Stored data:
┄┄┄┄┄┄┄┄┄┄
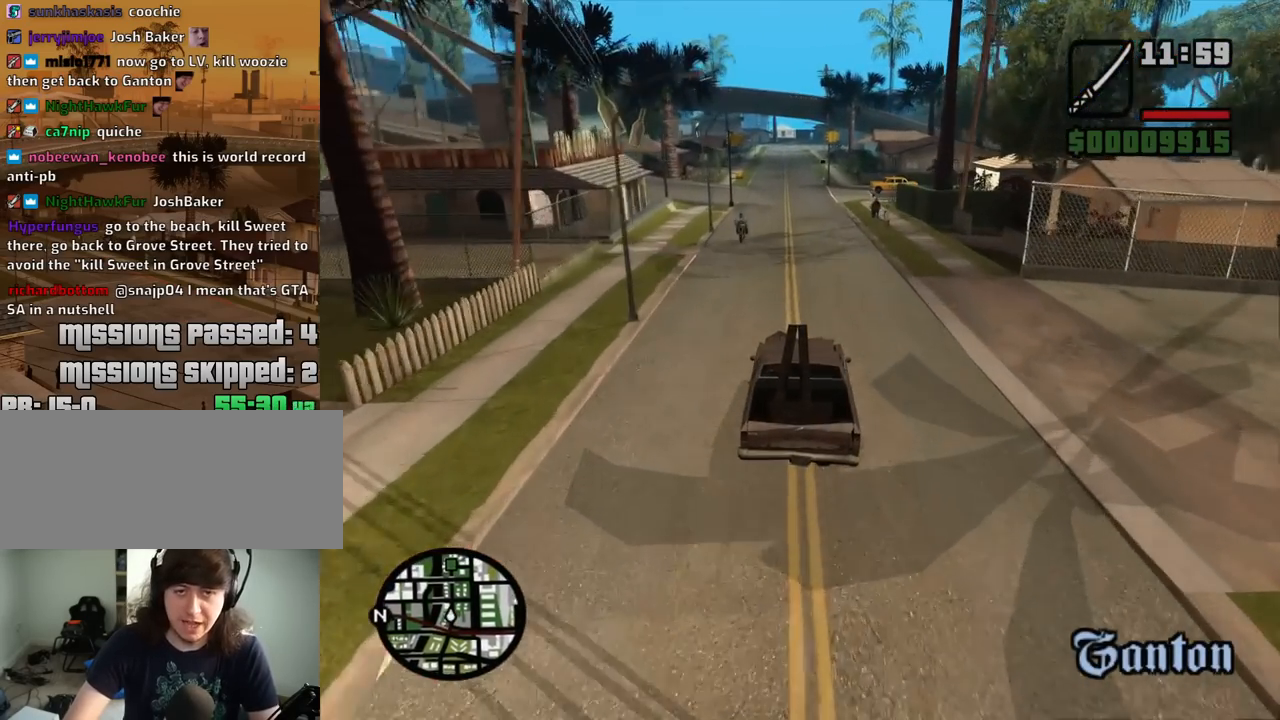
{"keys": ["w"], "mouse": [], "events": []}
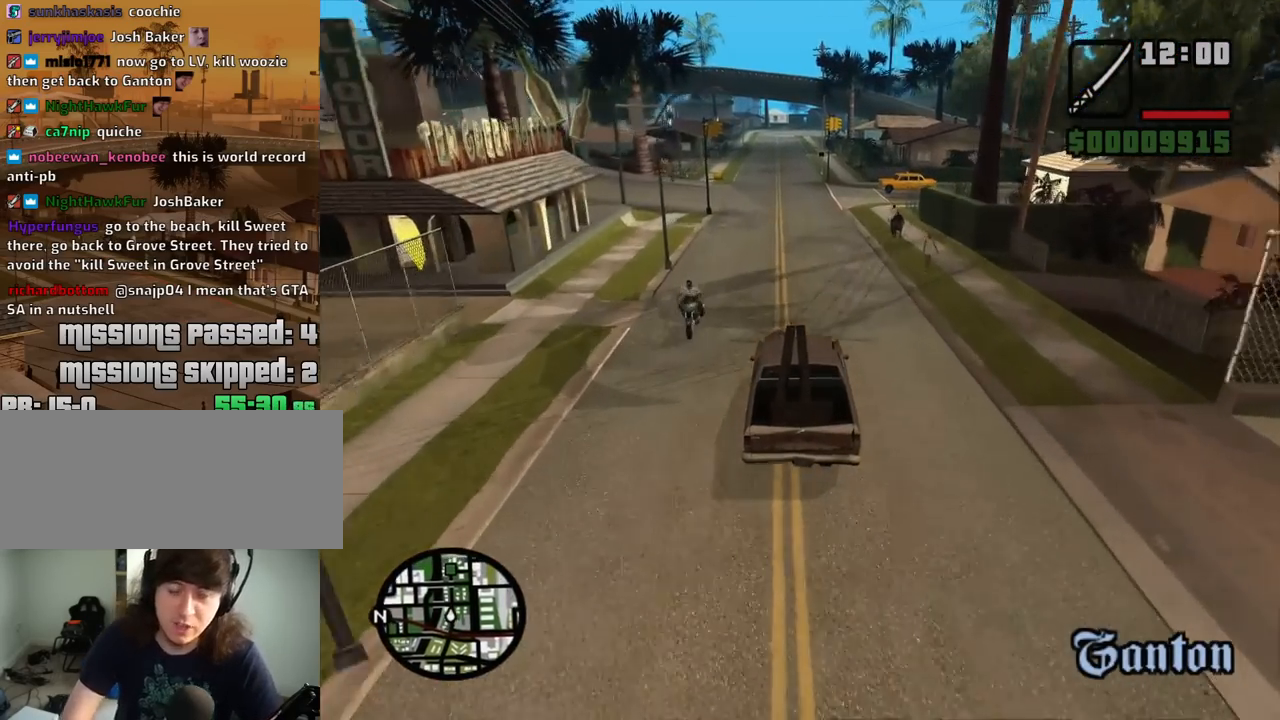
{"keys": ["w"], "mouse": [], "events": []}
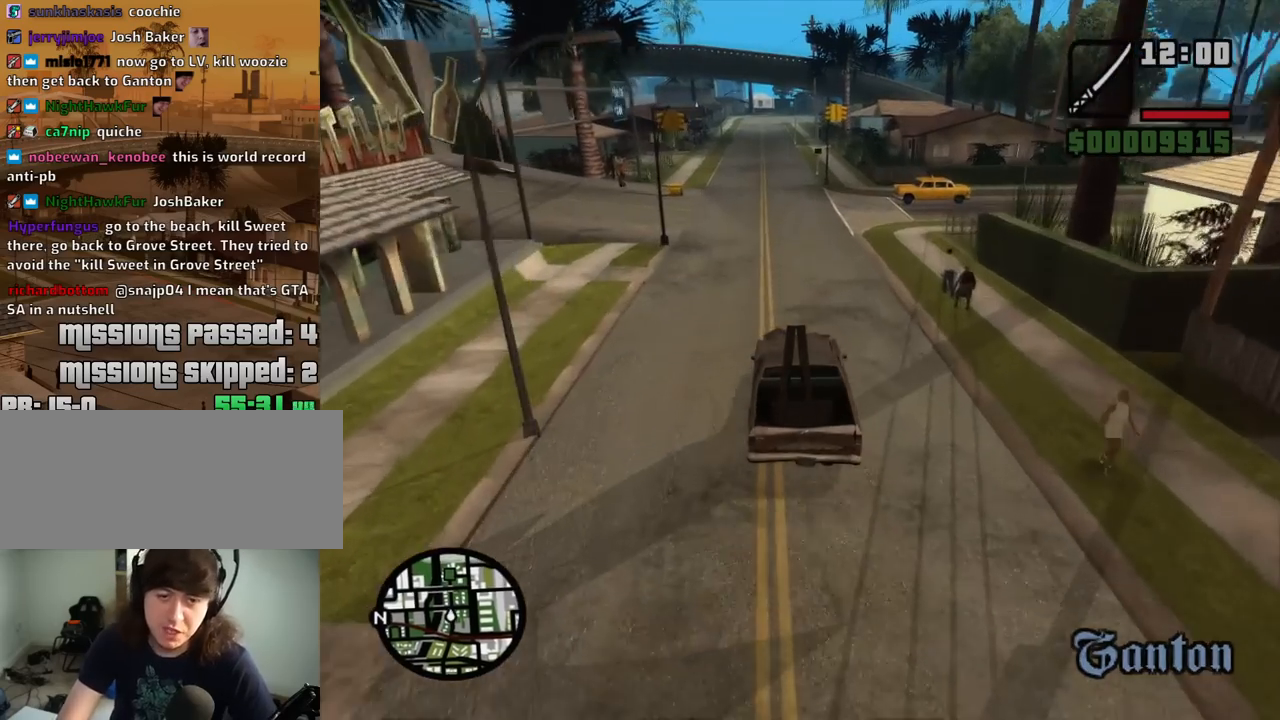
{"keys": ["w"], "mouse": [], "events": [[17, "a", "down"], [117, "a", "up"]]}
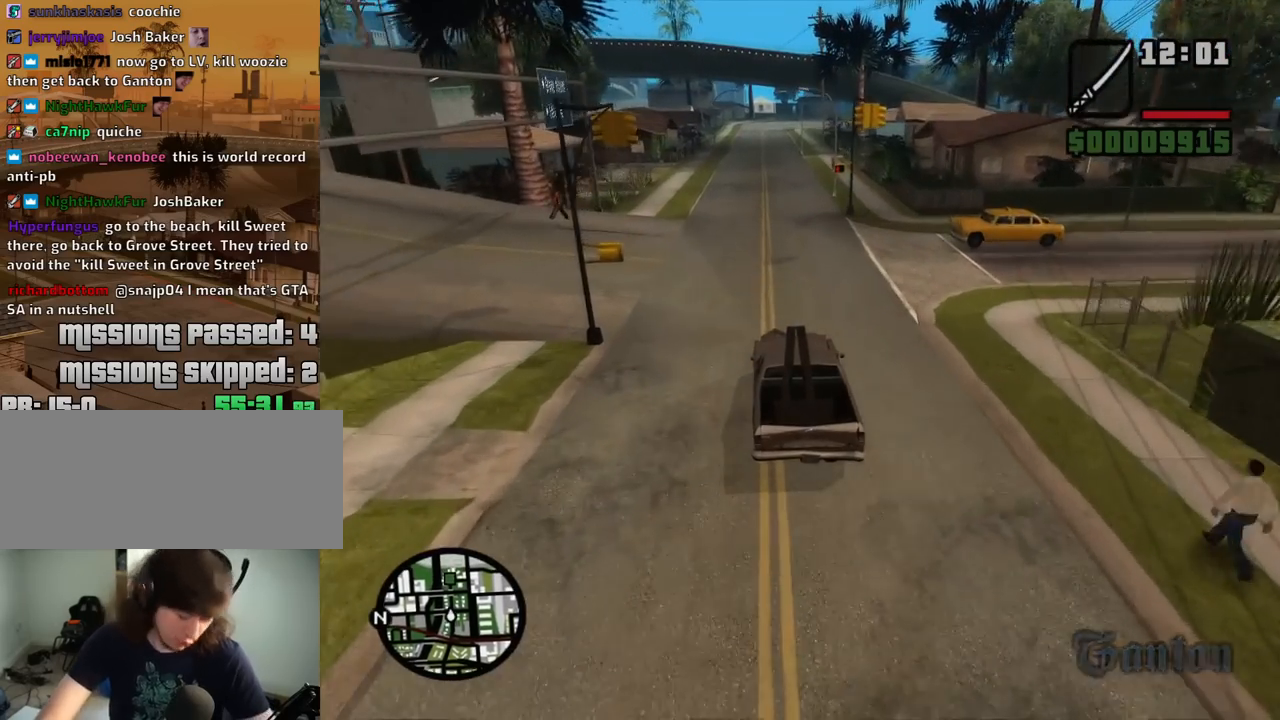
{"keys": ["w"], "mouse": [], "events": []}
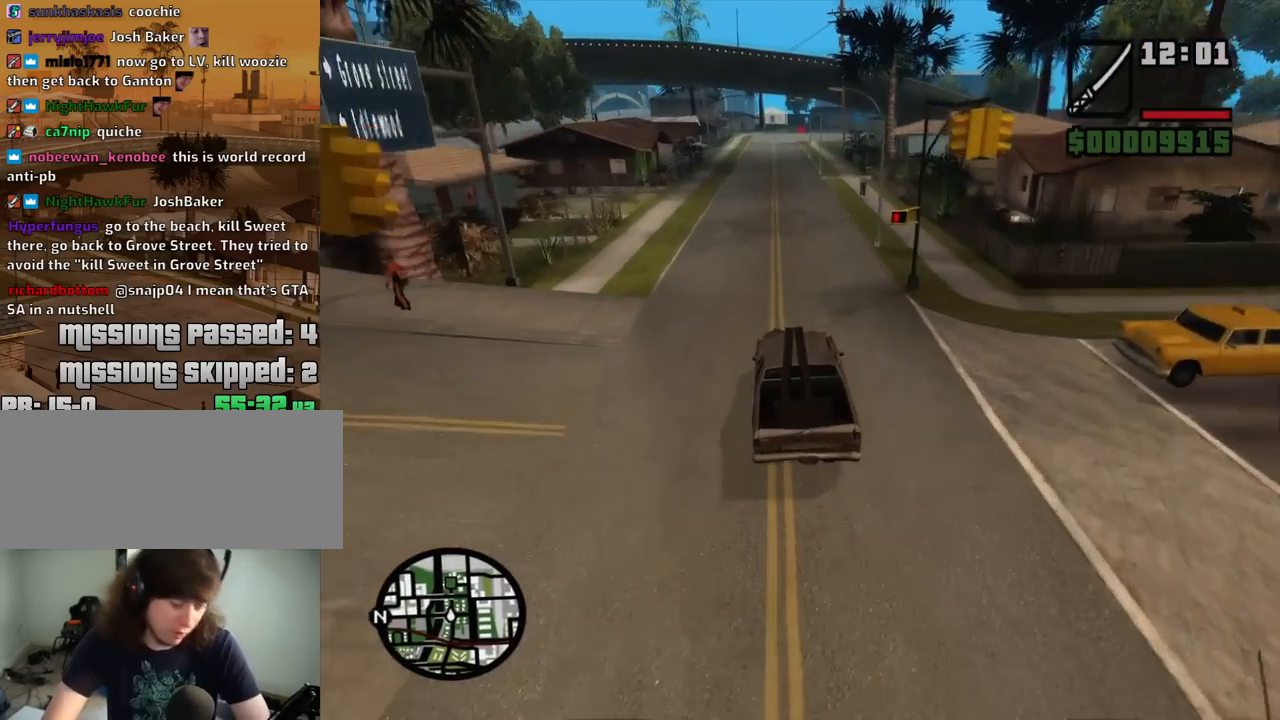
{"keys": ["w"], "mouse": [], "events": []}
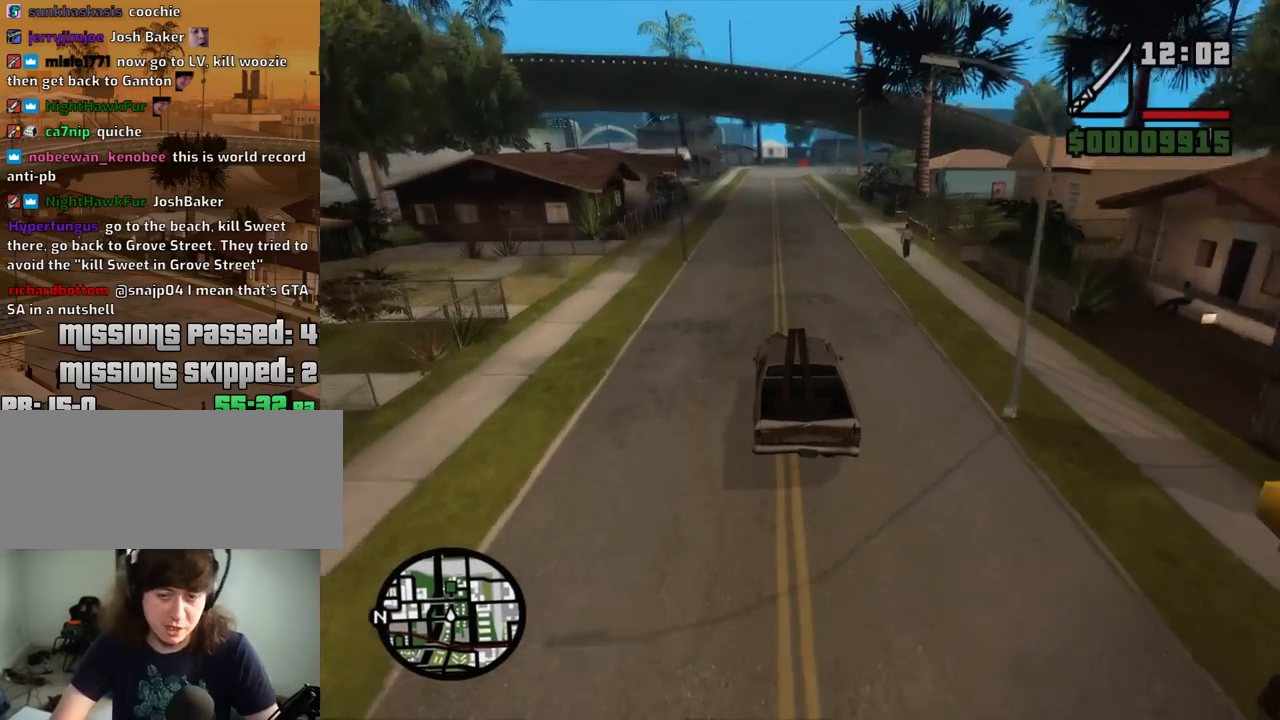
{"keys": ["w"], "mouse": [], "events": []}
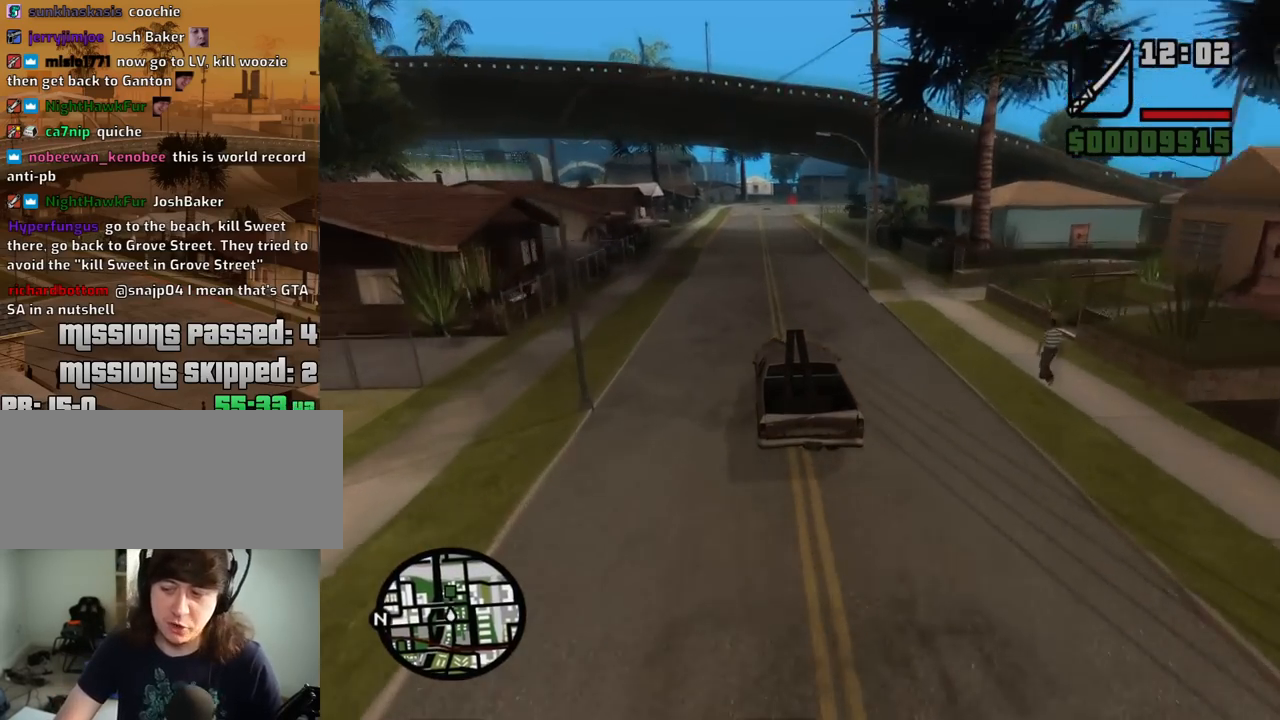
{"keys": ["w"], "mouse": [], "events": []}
┄┄┄┄┄┄┄┄┄┄
(EXERCISE): Reproduce the entries above exactly, though not their pictures.

(YOUR RESPONSE):
{"keys": ["w"], "mouse": [], "events": []}
{"keys": ["w"], "mouse": [], "events": []}
{"keys": ["w"], "mouse": [], "events": [[17, "a", "down"], [117, "a", "up"]]}
{"keys": ["w"], "mouse": [], "events": []}
{"keys": ["w"], "mouse": [], "events": []}
{"keys": ["w"], "mouse": [], "events": []}
{"keys": ["w"], "mouse": [], "events": []}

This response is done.